Adversarial Identity Injection for Semantic Face Image Synthesis
Giuseppe Tarollo, Tomaso Fontanini, Claudio Ferrari, Guido Borghi, Andrea Prati
TL;DR
This work tackles identity preservation in semantic face image synthesis by introducing a cross-attention-based CA^2SIS-inspired architecture that jointly leverages identity, style, and semantic cues. A pre-trained identity encoder supplies an identity embedding as an additional style input, coupled with an identity preservation loss, to strengthen identity fidelity in generated faces and enable identity swapping at inference. The approach is evaluated on CelebMask-HQ, showing improved identity preservation across multiple face-recognition models and enabling adversarial attacks that steer recognition toward a target identity, with attention maps revealing identity-influencing regions. Additionally, style-transfer experiments demonstrate that selective region swaps can enhance attack effectiveness while preserving human indistinguishability, highlighting important ethical considerations and the need for safeguards in biometric systems.
Abstract
Nowadays, deep learning models have reached incredible performance in the task of image generation.
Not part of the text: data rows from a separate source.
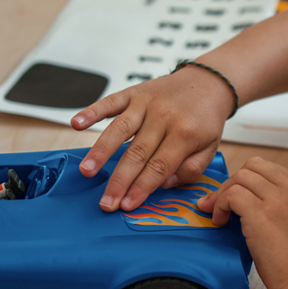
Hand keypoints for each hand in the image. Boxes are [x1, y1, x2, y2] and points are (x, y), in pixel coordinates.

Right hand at [71, 66, 235, 211]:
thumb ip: (191, 169)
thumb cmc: (205, 119)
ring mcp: (146, 104)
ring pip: (119, 129)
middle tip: (105, 202)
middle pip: (136, 154)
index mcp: (185, 134)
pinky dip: (92, 112)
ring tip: (86, 170)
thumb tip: (164, 183)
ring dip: (100, 151)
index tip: (127, 206)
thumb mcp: (211, 147)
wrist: (208, 83)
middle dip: (119, 181)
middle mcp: (163, 118)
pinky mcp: (134, 93)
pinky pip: (110, 102)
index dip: (141, 188)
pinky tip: (77, 123)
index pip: (159, 167)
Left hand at [197, 156, 287, 288]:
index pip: (265, 168)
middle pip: (251, 167)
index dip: (245, 181)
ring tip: (220, 217)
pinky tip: (221, 222)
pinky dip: (220, 206)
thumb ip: (278, 204)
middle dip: (231, 184)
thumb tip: (245, 200)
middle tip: (221, 206)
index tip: (234, 198)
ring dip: (223, 195)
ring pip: (239, 178)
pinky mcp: (262, 214)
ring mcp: (278, 199)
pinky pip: (232, 195)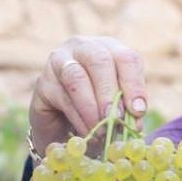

Plenty of literature works address the task of face generation and editing, with human and automatic systems that struggle to distinguish what's real from generated. Whereas most systems reached excellent visual generation quality, they still face difficulties in preserving the identity of the starting input subject. Among all the explored techniques, Semantic Image Synthesis (SIS) methods, whose goal is to generate an image conditioned on a semantic segmentation mask, are the most promising, even though preserving the perceived identity of the input subject is not their main concern. Therefore, in this paper, we investigate the problem of identity preservation in face image generation and present an SIS architecture that exploits a cross-attention mechanism to merge identity, style, and semantic features to generate faces whose identities are as similar as possible to the input ones. Experimental results reveal that the proposed method is not only suitable for preserving the identity but is also effective in the face recognition adversarial attack, i.e. hiding a second identity in the generated faces.